Güncelleme : 3 Temmuz 2018

Jetokain dozu, Jetokain dozaj, Jetokain doz aşımı, Jetokain uygulama, Jetokain kullanım şekli, Jetokain kullanımı, Jetokain kullanım süresi, Jetokain açmı tokmu, Jetokain nedir, Jetokain ne için kullanılır, Jetokain nasıl kullanılır, Jetokain faydaları, Jetokain etkileri, Jetokain günde kaç kez, Jetokain sabah mı akşam mı, Jetokain fazla alınırsa bilgilerini içerir.

Uygulama şekli

Pozoloji:

Yetişkinlerde ( Lidokain HCl )

Terminal anestezilerde : 1 ml ampul çözeltisi Rejyonel anestezilerde : 1.5 ila 2 ml ampul çözeltisi Cerrahi müdahalelerde : 3 ila 5 ml ampul çözeltisi Çocuklarda (6-12 yaş) : Yetişkin dozunun yarısı

(20 mg) (30-40 mg) (60-100 mg)

Total Maksimum Doz

Vücut ağırlığı üzerinden 3 mg / kg etken madde ( lidokain hidroklorür )

Önerilen bu dozlar birçok rutin süreçler için gerekli anestezik miktara birer örnek oluşturur.

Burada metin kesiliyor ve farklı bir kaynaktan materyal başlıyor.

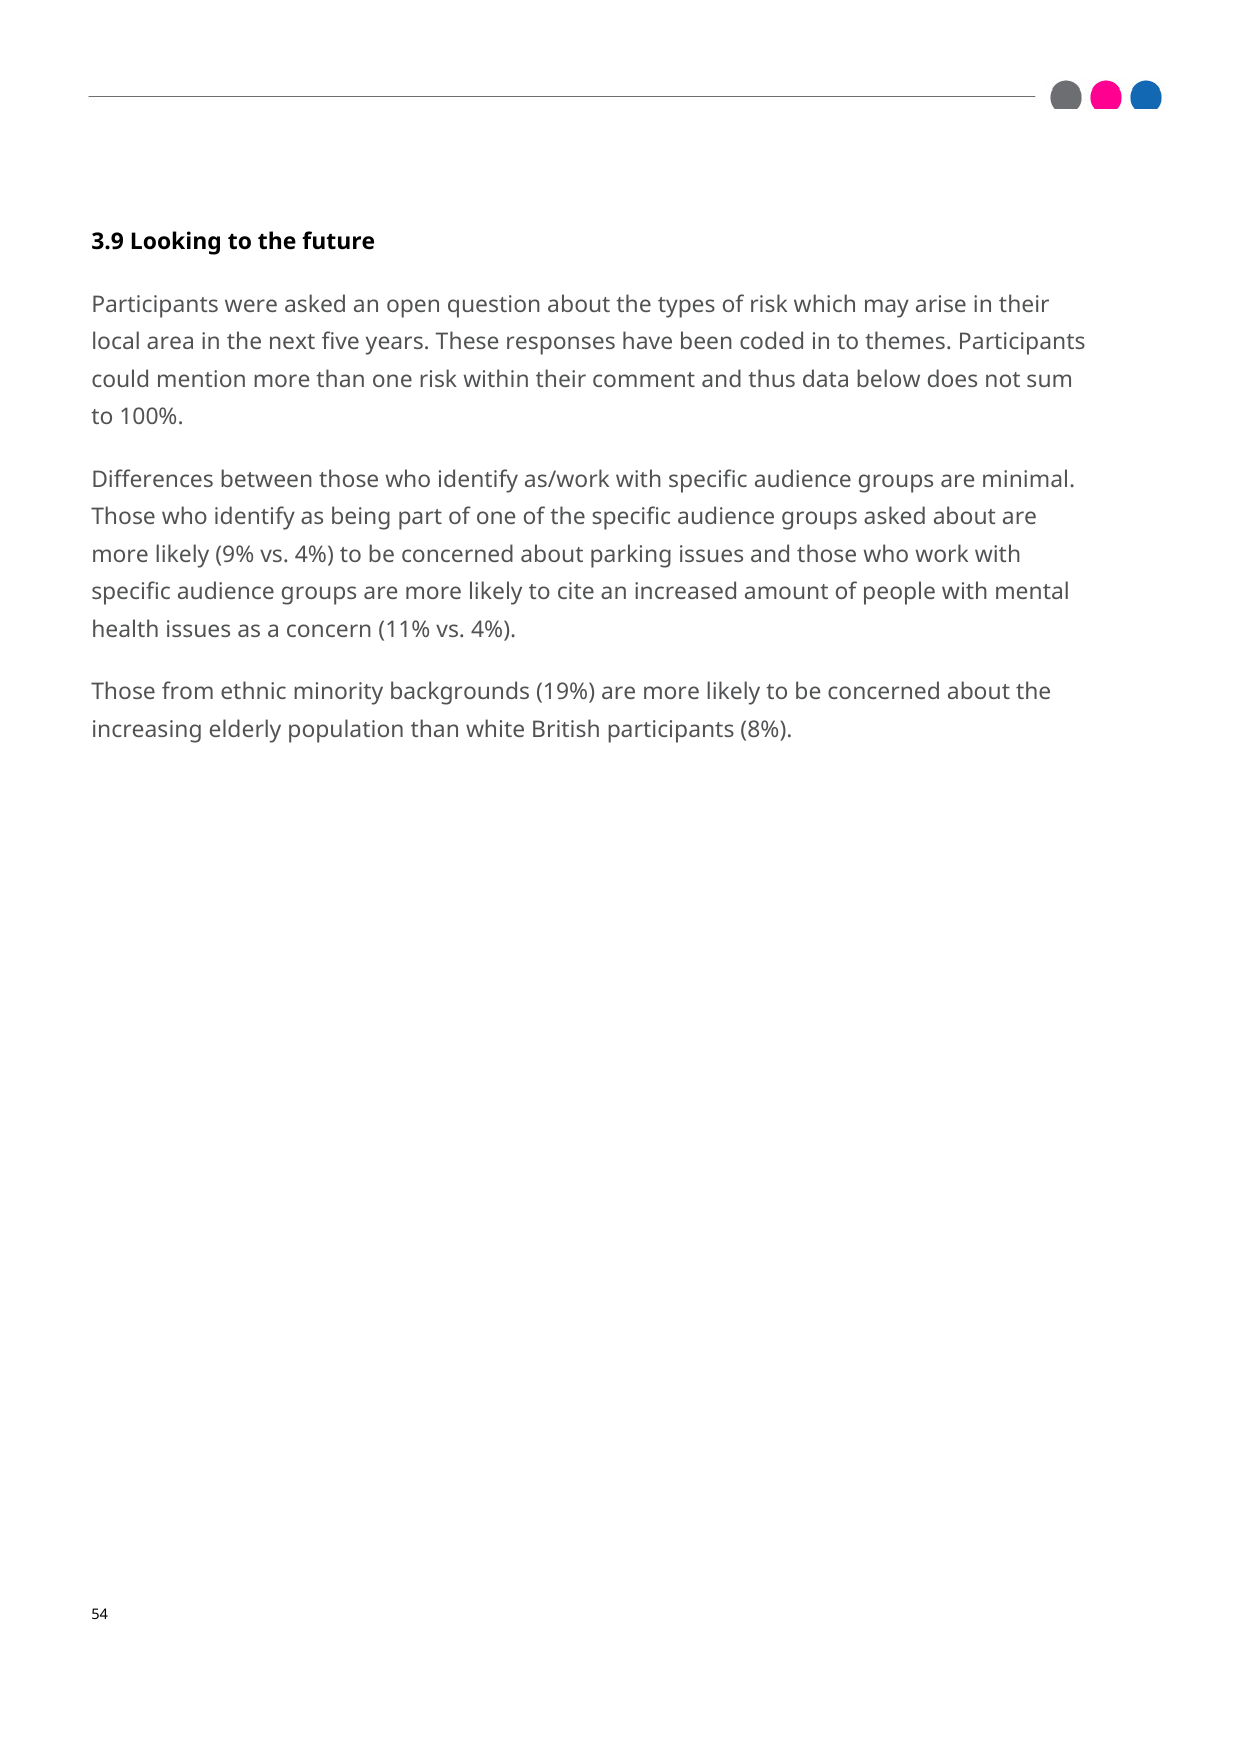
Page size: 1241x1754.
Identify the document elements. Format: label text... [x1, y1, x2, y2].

text Differences between those who identify as/work with specific audience groups are minimal. Those who identify as being part of one of the specific audience groups asked about are more likely (9% vs. 4%) to be concerned about parking issues and those who work with specific audience groups are more likely to cite an increased amount of people with mental health issues as a concern (11% vs. 4%). [91, 462, 1090, 644]
subtitle 3.9 Looking to the future [91, 225, 1090, 256]
text Participants were asked an open question about the types of risk which may arise in their local area in the next five years. These responses have been coded in to themes. Participants could mention more than one risk within their comment and thus data below does not sum to 100%. [91, 287, 1090, 431]
text Those from ethnic minority backgrounds (19%) are more likely to be concerned about the increasing elderly population than white British participants (8%). [91, 675, 1090, 744]
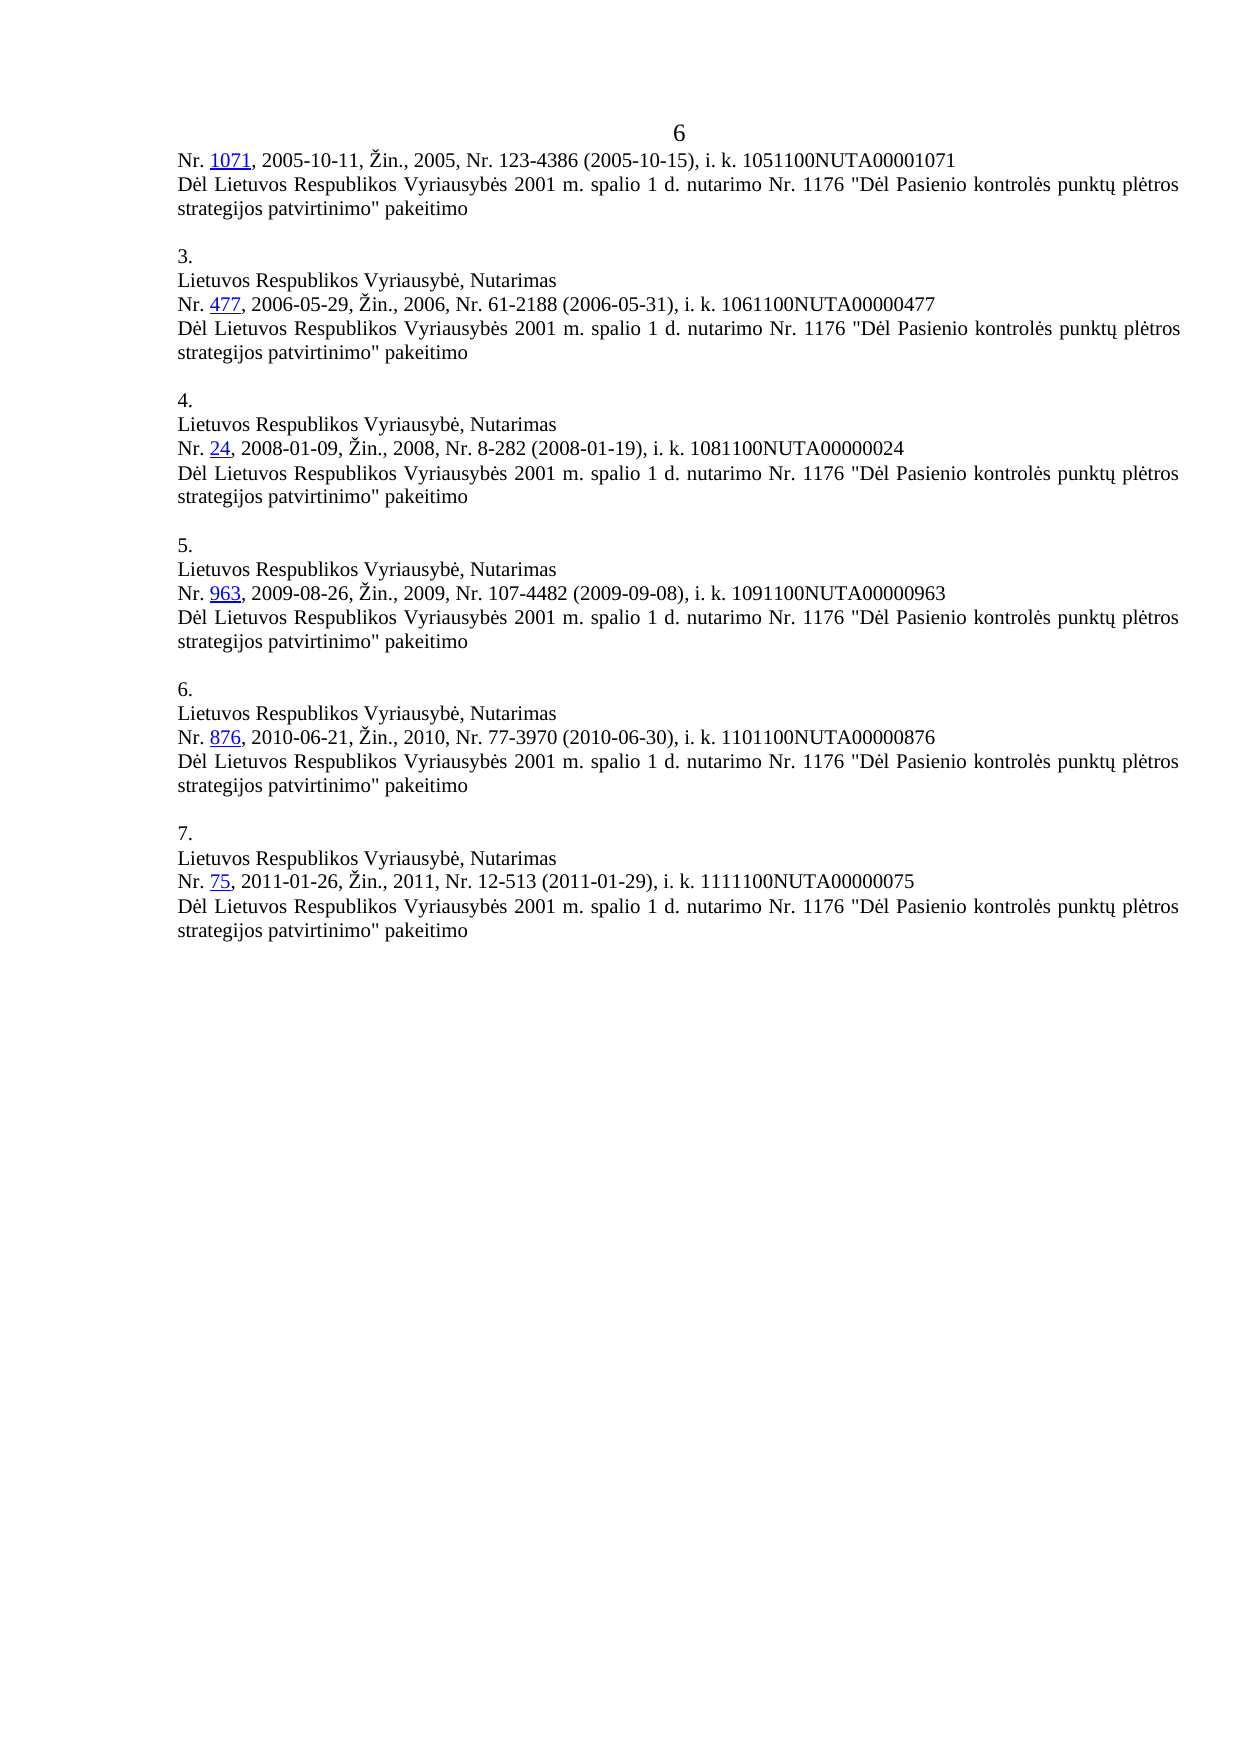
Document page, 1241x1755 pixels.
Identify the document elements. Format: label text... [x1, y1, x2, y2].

text Nr. 963, 2009-08-26, Žin., 2009, Nr. 107-4482 (2009-09-08), i. k. 1091100NUTA00000963 [177, 581, 1181, 605]
text Dėl Lietuvos Respublikos Vyriausybės 2001 m. spalio 1 d. nutarimo Nr. 1176 "Dėl Pasienio kontrolės punktų plėtros strategijos patvirtinimo" pakeitimo [177, 316, 1181, 364]
text 5. [177, 533, 1181, 557]
text Dėl Lietuvos Respublikos Vyriausybės 2001 m. spalio 1 d. nutarimo Nr. 1176 "Dėl Pasienio kontrolės punktų plėtros strategijos patvirtinimo" pakeitimo [177, 460, 1181, 508]
text Dėl Lietuvos Respublikos Vyriausybės 2001 m. spalio 1 d. nutarimo Nr. 1176 "Dėl Pasienio kontrolės punktų plėtros strategijos patvirtinimo" pakeitimo [177, 605, 1181, 653]
text 4. [177, 388, 1181, 412]
text Nr. 876, 2010-06-21, Žin., 2010, Nr. 77-3970 (2010-06-30), i. k. 1101100NUTA00000876 [177, 725, 1181, 749]
text Dėl Lietuvos Respublikos Vyriausybės 2001 m. spalio 1 d. nutarimo Nr. 1176 "Dėl Pasienio kontrolės punktų plėtros strategijos patvirtinimo" pakeitimo [177, 749, 1181, 797]
text Nr. 24, 2008-01-09, Žin., 2008, Nr. 8-282 (2008-01-19), i. k. 1081100NUTA00000024 [177, 436, 1181, 460]
text 7. [177, 821, 1181, 845]
text Lietuvos Respublikos Vyriausybė, Nutarimas [177, 557, 1181, 581]
text Nr. 1071, 2005-10-11, Žin., 2005, Nr. 123-4386 (2005-10-15), i. k. 1051100NUTA00001071 [177, 148, 1181, 172]
text 6. [177, 677, 1181, 701]
text Nr. 477, 2006-05-29, Žin., 2006, Nr. 61-2188 (2006-05-31), i. k. 1061100NUTA00000477 [177, 292, 1181, 316]
text Lietuvos Respublikos Vyriausybė, Nutarimas [177, 701, 1181, 725]
text Nr. 75, 2011-01-26, Žin., 2011, Nr. 12-513 (2011-01-29), i. k. 1111100NUTA00000075 [177, 869, 1181, 893]
text 3. [177, 244, 1181, 268]
text Dėl Lietuvos Respublikos Vyriausybės 2001 m. spalio 1 d. nutarimo Nr. 1176 "Dėl Pasienio kontrolės punktų plėtros strategijos patvirtinimo" pakeitimo [177, 893, 1181, 942]
text Dėl Lietuvos Respublikos Vyriausybės 2001 m. spalio 1 d. nutarimo Nr. 1176 "Dėl Pasienio kontrolės punktų plėtros strategijos patvirtinimo" pakeitimo [177, 172, 1181, 220]
text Lietuvos Respublikos Vyriausybė, Nutarimas [177, 412, 1181, 436]
text Lietuvos Respublikos Vyriausybė, Nutarimas [177, 845, 1181, 869]
text Lietuvos Respublikos Vyriausybė, Nutarimas [177, 268, 1181, 292]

Uygulama sıklığı ve süresi:

Kullanılacak olan ampul çözeltisi mililitre hacmi; cerrahi sürecin türü ve alanı, istenen anestezinin derinliği ve süresi, gereken kas gevşemesinin derecesi ile hastanın fiziksel durumu gibi birçok etkenlere bağlıdır. Her durumda, istenen sonucu verebilecek olan en ufak doz uygulanmalıdır.

Uygulama şekli:

Anestezinin yerine ve cinsine göre değişmektedir.

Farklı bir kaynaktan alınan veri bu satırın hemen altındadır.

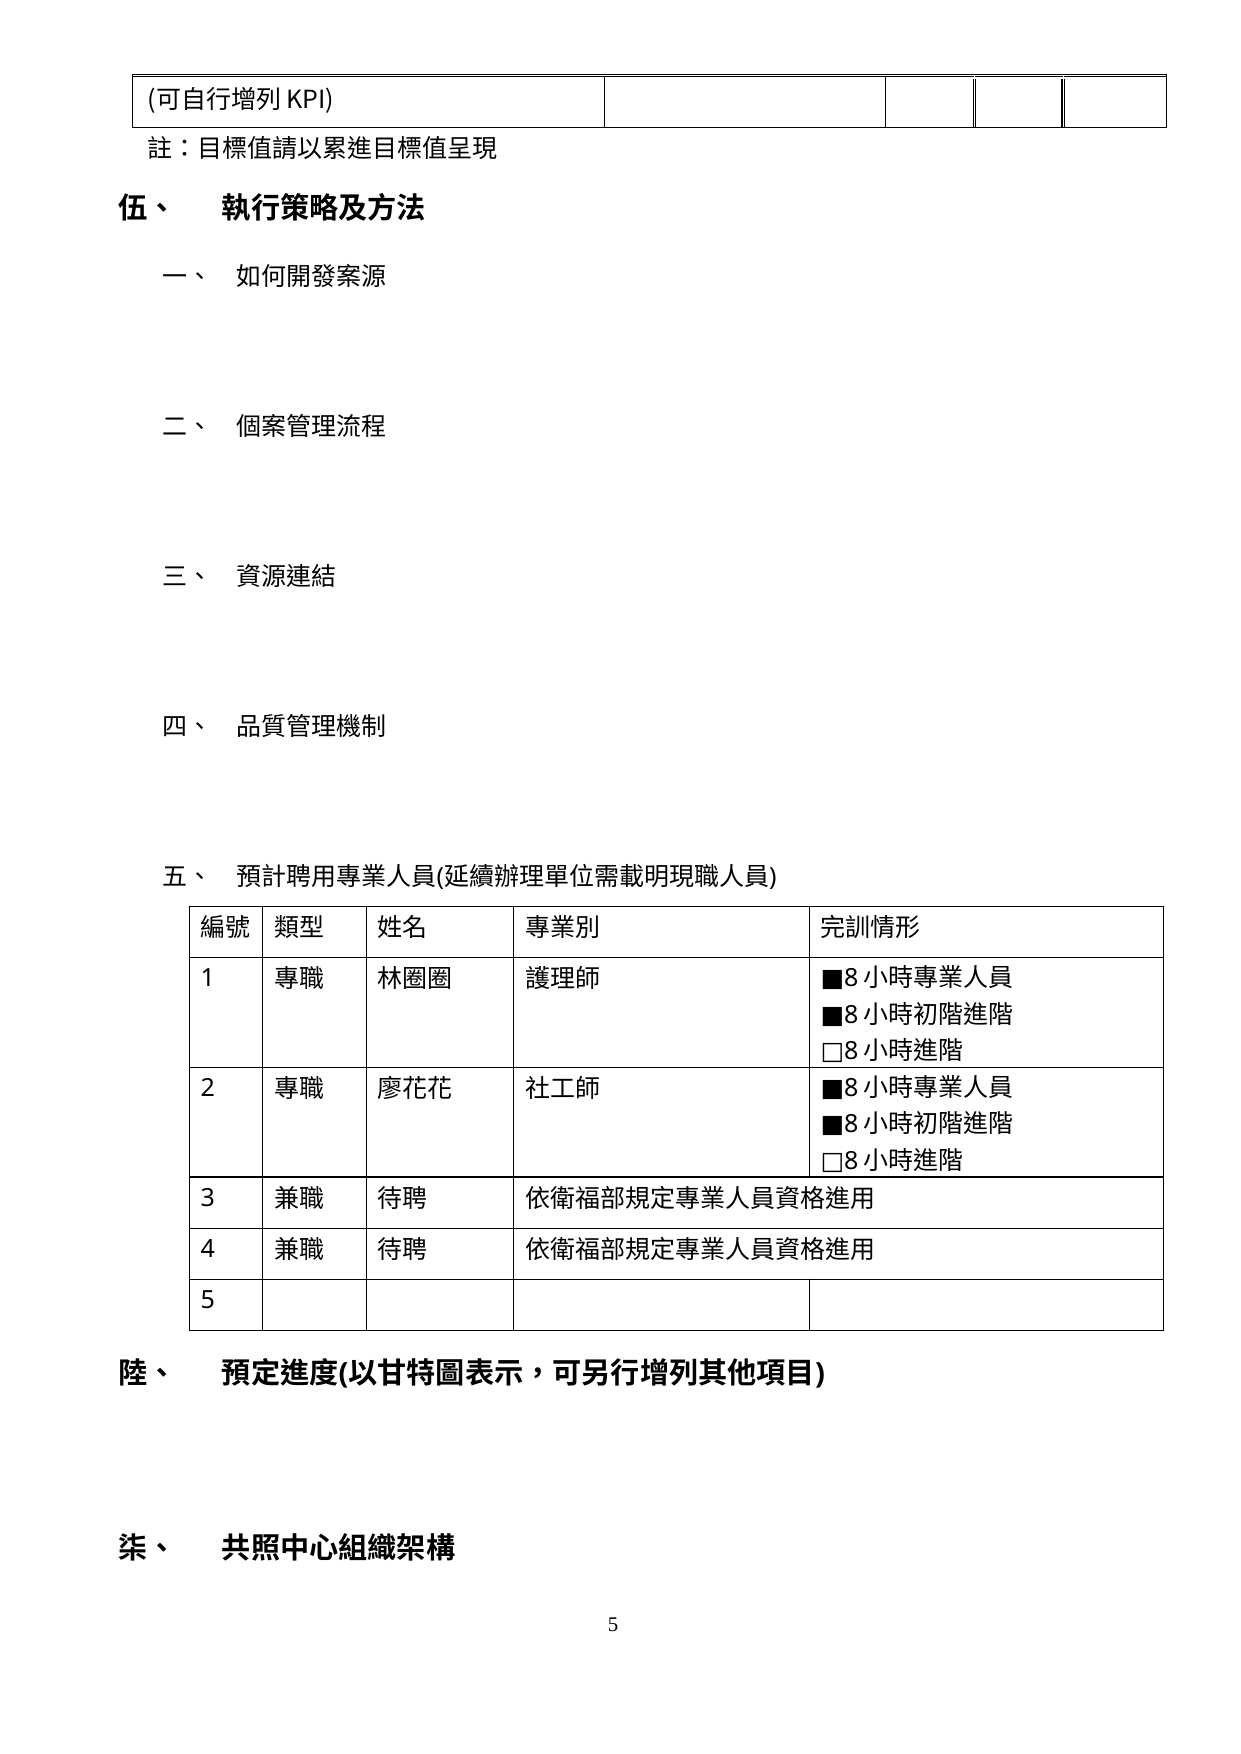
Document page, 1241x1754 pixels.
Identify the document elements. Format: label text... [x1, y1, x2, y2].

table_cell 3 [190, 1178, 262, 1227]
list 品質管理機制 [162, 706, 1137, 743]
table_cell 依衛福部規定專業人員資格進用 [514, 1229, 1163, 1278]
table_cell 護理師 [514, 958, 809, 1067]
table_cell [1063, 77, 1166, 127]
table_cell 兼職 [263, 1178, 366, 1227]
list 預定進度(以甘特圖表示，可另行增列其他項目) [118, 1333, 1093, 1408]
list 共照中心組織架構 [118, 1508, 1093, 1583]
table_header 專業別 [514, 907, 809, 957]
table_cell 林圈圈 [367, 958, 513, 1067]
table_cell [810, 1280, 1163, 1329]
table_cell [263, 1280, 366, 1329]
table_cell 社工師 [514, 1068, 809, 1176]
list 如何開發案源 [162, 256, 1137, 293]
table_header 編號 [190, 907, 262, 957]
table_cell [514, 1280, 809, 1329]
table_cell 4 [190, 1229, 262, 1278]
table_cell 5 [190, 1280, 262, 1329]
table_cell 待聘 [367, 1178, 513, 1227]
table_cell 依衛福部規定專業人員資格進用 [514, 1178, 1163, 1227]
table_cell [886, 77, 974, 127]
table_cell [974, 75, 1063, 127]
table_cell 兼職 [263, 1229, 366, 1278]
table_header 完訓情形 [810, 907, 1163, 957]
text 註：目標值請以累進目標值呈現 [133, 128, 1093, 165]
table_cell (可自行增列KPI) [133, 77, 604, 127]
table_header 類型 [263, 907, 366, 957]
table_cell [605, 77, 885, 127]
table_cell 專職 [263, 1068, 366, 1176]
table_cell ■8小時專業人員 ■8小時初階進階 □8小時進階 [810, 1068, 1163, 1176]
list 預計聘用專業人員(延續辦理單位需載明現職人員) [162, 856, 1137, 893]
list 資源連結 [162, 556, 1137, 593]
table_header 姓名 [367, 907, 513, 957]
list 執行策略及方法 [118, 168, 1093, 243]
table_cell [367, 1280, 513, 1329]
table_cell 待聘 [367, 1229, 513, 1278]
list 個案管理流程 [162, 406, 1137, 443]
table_cell ■8小時專業人員 ■8小時初階進階 □8小時進階 [810, 958, 1163, 1067]
table_cell 專職 [263, 958, 366, 1067]
table_cell 2 [190, 1068, 262, 1176]
table_cell 1 [190, 958, 262, 1067]
table_cell 廖花花 [367, 1068, 513, 1176]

Özel popülasyonlara ilişkin ek bilgiler: Böbrek / Karaciğer yetmezliği:

Böbrek rahatsızlığı olan hastalarda dozlar azaltılmalıdır.

Lidokain büyük miktarda karaciğerde metabolize olduğu için karaciğer yetmezliğinde dikkatli kullanılmalıdır.

Pediyatrik popülasyon:

Pediyatride, fiziksel durum, vücut ağırlığı ve yaşa göre çocuk dozları azaltılmalıdır. 6-12 yaş aralığı için yetişkin dozunun yarısı kullanılmalıdır.

Geriyatrik popülasyon:

Lokal anestezik ihtiyacı geriyatrik pcpülasyonda azalmıştır. Bu sebepten dolayı uygulanacak doza dikkat edilmelidir.

Diğer:

Doz aşımı ve tedavisi

Lokal anesteziklerden ileri gelen akut tehlikeler, genellikle lokal anesteziklerin terapötik amaçla kullanımı sırasında yüksek plazma düzeyi oluşması ile ilgilidir veya lokal anestezik çözeltisinin dikkatsizce subaraknoid injeksiyonu sonucudur.

İlaç çözeltisinin subaraknoid enjeksiyonuna bağlı ortaya çıkan yetersiz ventilasyonda veya solunum durmasında, derhal pozitif hava basıncı sağlayabilecek bir maske yardımı ile akciğerdeki solunum kanallarının çalışması sağlanmalıdır. Bu sağlandıktan sonra, dolaşımın yeterli olup olmadığı değerlendirilir.

Konvülsiyonları tedavi eden ilaçlar intravenöz yolla verildikleri zaman, dolaşımı bastırdıkları unutulmamalıdır. Hastanın kardiovasküler ve hayati solunum belirtileri sürekli izlenmelidir. Yeterli solunum desteği sağlanmasına rağmen, konvülsiyonlar yine devam ederse ve dolaşım durumu elverirse, çok kısa etkili barbiturat (örneğin tiyopental veya tiyamilal) veya benzodiazepin (örneğin diazepam) küçük ölçüde intravenöz yolla verilir.

Eğer derhal tedaviye girişilmemişse, konvülsiyonlar ve kardiovasküler depresyonlar hipoksi, asidoz, bradikardi, aritmi ve kalp durması ile sonuçlanabilir.